[Description of the task]
Every line in the data below from the one containing "And the pin (512,502,557,520)." down to the one containing "Find each object", both included, must be retyped exactly; no other line is to appear.

*** Opening Data section ***

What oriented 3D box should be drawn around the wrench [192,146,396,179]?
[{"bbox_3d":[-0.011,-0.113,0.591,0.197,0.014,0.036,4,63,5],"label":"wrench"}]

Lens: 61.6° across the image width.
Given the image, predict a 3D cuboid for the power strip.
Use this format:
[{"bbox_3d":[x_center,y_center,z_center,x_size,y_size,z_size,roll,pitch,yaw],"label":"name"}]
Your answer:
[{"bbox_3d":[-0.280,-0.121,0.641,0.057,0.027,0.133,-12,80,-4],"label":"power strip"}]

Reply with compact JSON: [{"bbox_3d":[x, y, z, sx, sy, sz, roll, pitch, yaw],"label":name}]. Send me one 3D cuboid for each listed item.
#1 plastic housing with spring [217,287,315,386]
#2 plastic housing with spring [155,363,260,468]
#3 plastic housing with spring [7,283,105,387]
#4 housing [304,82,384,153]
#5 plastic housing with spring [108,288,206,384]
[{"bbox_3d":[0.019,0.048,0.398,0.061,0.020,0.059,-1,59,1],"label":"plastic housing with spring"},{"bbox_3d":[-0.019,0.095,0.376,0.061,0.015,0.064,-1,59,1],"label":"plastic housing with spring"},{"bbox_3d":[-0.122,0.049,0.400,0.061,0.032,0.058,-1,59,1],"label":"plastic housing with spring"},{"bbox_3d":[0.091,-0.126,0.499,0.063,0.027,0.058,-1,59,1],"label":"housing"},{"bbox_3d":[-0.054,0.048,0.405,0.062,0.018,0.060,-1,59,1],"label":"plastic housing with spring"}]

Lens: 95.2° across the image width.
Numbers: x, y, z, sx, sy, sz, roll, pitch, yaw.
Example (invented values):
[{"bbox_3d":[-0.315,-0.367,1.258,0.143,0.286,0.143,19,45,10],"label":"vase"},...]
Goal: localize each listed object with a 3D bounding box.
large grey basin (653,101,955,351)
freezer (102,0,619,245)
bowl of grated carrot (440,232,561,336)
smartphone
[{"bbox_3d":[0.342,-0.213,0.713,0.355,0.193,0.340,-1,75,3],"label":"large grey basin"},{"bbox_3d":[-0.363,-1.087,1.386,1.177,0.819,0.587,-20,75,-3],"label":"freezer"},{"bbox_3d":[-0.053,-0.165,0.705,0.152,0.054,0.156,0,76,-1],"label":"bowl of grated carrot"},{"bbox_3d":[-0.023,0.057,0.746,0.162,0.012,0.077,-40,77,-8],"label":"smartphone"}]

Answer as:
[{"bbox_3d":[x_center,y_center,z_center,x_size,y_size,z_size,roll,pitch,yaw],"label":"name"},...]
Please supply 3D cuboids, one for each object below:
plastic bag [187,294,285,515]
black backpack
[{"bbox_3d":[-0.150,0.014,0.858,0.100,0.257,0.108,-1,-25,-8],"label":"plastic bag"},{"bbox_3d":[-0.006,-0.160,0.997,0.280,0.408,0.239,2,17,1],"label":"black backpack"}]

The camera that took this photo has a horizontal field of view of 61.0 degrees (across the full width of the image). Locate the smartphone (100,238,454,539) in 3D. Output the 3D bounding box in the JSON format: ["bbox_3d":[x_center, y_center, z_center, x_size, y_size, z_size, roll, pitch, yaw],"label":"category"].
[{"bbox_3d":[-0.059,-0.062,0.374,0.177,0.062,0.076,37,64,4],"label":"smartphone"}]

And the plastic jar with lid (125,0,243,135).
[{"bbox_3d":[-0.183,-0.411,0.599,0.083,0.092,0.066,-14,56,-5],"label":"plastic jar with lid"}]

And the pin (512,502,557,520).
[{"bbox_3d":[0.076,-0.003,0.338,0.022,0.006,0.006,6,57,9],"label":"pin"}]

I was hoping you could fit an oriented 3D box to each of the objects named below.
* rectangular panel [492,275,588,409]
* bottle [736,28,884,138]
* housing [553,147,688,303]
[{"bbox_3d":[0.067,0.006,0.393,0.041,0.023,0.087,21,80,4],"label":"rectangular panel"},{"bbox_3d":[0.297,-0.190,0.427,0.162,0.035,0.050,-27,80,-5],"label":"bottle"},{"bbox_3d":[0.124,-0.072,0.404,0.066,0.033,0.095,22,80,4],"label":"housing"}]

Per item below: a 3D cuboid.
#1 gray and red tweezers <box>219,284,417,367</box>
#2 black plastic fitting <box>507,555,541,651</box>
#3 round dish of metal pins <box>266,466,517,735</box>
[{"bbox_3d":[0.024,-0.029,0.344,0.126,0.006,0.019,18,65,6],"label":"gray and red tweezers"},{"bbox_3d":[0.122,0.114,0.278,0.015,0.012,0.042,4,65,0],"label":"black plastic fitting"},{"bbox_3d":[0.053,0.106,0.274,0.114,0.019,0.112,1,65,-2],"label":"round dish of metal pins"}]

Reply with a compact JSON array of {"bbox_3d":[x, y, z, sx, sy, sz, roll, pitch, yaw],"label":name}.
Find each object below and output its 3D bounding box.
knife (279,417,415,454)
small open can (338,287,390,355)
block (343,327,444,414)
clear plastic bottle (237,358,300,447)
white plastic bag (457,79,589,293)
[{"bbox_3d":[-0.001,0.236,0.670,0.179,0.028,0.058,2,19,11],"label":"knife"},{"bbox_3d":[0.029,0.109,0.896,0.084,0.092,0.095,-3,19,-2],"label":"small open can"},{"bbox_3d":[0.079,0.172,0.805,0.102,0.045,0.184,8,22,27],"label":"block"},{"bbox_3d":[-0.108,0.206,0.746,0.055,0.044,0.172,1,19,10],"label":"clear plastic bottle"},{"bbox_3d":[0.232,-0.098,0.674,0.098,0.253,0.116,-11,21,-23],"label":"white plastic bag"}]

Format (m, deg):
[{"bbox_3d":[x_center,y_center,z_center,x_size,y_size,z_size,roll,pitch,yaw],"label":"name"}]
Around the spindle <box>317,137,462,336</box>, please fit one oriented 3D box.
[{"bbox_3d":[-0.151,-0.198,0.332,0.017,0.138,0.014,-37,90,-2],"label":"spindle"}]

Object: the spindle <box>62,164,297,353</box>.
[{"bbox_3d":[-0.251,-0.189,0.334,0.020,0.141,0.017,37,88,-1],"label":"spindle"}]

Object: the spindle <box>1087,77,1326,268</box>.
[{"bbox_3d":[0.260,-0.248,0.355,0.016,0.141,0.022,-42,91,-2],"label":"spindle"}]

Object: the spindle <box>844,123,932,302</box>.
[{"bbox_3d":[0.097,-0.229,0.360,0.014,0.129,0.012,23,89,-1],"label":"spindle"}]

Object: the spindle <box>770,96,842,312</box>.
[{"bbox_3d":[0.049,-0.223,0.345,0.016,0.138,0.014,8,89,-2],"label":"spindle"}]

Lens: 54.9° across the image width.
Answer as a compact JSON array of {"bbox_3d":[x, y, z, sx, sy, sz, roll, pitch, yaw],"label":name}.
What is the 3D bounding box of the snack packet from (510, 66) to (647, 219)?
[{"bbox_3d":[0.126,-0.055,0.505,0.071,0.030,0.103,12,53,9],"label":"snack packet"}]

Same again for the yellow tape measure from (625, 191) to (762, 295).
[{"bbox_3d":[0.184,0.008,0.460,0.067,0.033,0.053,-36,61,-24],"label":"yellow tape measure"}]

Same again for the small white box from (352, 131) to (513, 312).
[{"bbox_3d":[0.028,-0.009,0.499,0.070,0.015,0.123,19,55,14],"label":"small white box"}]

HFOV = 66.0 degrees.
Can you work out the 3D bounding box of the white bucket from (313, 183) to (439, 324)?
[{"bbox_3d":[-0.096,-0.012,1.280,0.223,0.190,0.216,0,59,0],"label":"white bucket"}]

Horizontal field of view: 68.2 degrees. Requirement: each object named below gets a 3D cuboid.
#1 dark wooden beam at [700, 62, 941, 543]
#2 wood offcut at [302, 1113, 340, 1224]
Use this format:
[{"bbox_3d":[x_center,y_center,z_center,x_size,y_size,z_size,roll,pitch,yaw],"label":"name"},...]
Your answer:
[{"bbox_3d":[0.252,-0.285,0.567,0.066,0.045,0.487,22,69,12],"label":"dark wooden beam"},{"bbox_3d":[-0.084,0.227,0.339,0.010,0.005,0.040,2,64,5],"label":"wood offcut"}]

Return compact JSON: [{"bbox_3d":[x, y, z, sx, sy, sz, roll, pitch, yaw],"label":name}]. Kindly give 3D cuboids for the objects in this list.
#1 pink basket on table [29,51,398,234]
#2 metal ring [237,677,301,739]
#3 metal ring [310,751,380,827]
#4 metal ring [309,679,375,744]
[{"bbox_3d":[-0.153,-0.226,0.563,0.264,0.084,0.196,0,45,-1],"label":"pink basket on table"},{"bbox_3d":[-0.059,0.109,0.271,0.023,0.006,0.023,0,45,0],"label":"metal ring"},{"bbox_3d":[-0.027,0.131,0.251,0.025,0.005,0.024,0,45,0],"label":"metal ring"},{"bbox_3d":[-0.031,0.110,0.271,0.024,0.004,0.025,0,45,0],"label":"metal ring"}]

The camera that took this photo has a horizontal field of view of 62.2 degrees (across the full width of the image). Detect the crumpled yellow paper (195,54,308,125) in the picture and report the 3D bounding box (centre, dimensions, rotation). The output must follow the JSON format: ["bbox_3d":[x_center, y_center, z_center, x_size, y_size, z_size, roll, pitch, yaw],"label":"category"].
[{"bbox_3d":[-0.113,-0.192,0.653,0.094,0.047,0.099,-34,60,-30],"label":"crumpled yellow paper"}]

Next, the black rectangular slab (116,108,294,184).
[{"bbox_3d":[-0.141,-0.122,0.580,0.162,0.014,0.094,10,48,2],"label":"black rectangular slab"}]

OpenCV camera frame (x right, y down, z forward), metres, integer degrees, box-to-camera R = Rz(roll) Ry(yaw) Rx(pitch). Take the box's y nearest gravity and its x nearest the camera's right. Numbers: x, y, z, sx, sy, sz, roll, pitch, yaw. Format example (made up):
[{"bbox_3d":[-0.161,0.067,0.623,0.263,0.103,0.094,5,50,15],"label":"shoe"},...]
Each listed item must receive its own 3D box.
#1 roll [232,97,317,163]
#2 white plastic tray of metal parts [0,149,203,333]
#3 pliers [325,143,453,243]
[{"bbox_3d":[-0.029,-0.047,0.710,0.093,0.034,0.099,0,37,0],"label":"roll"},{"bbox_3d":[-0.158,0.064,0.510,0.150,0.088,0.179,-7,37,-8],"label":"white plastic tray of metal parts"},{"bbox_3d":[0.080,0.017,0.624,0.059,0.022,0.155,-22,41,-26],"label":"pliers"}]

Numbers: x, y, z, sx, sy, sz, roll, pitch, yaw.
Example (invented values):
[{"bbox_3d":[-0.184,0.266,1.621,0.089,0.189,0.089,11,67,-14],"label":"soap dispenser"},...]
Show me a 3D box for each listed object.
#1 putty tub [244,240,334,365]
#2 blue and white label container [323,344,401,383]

*** Closing Data section ***

[Answer space]
And the pin (512,502,557,520).
[{"bbox_3d":[0.076,-0.003,0.338,0.022,0.006,0.006,6,57,9],"label":"pin"}]

I was hoping you could fit an oriented 3D box to each of the objects named below.
* rectangular panel [492,275,588,409]
* bottle [736,28,884,138]
* housing [553,147,688,303]
[{"bbox_3d":[0.067,0.006,0.393,0.041,0.023,0.087,21,80,4],"label":"rectangular panel"},{"bbox_3d":[0.297,-0.190,0.427,0.162,0.035,0.050,-27,80,-5],"label":"bottle"},{"bbox_3d":[0.124,-0.072,0.404,0.066,0.033,0.095,22,80,4],"label":"housing"}]

Per item below: a 3D cuboid.
#1 gray and red tweezers <box>219,284,417,367</box>
#2 black plastic fitting <box>507,555,541,651</box>
#3 round dish of metal pins <box>266,466,517,735</box>
[{"bbox_3d":[0.024,-0.029,0.344,0.126,0.006,0.019,18,65,6],"label":"gray and red tweezers"},{"bbox_3d":[0.122,0.114,0.278,0.015,0.012,0.042,4,65,0],"label":"black plastic fitting"},{"bbox_3d":[0.053,0.106,0.274,0.114,0.019,0.112,1,65,-2],"label":"round dish of metal pins"}]

Reply with a compact JSON array of {"bbox_3d":[x, y, z, sx, sy, sz, roll, pitch, yaw],"label":name}.
Find each object below and output its 3D bounding box.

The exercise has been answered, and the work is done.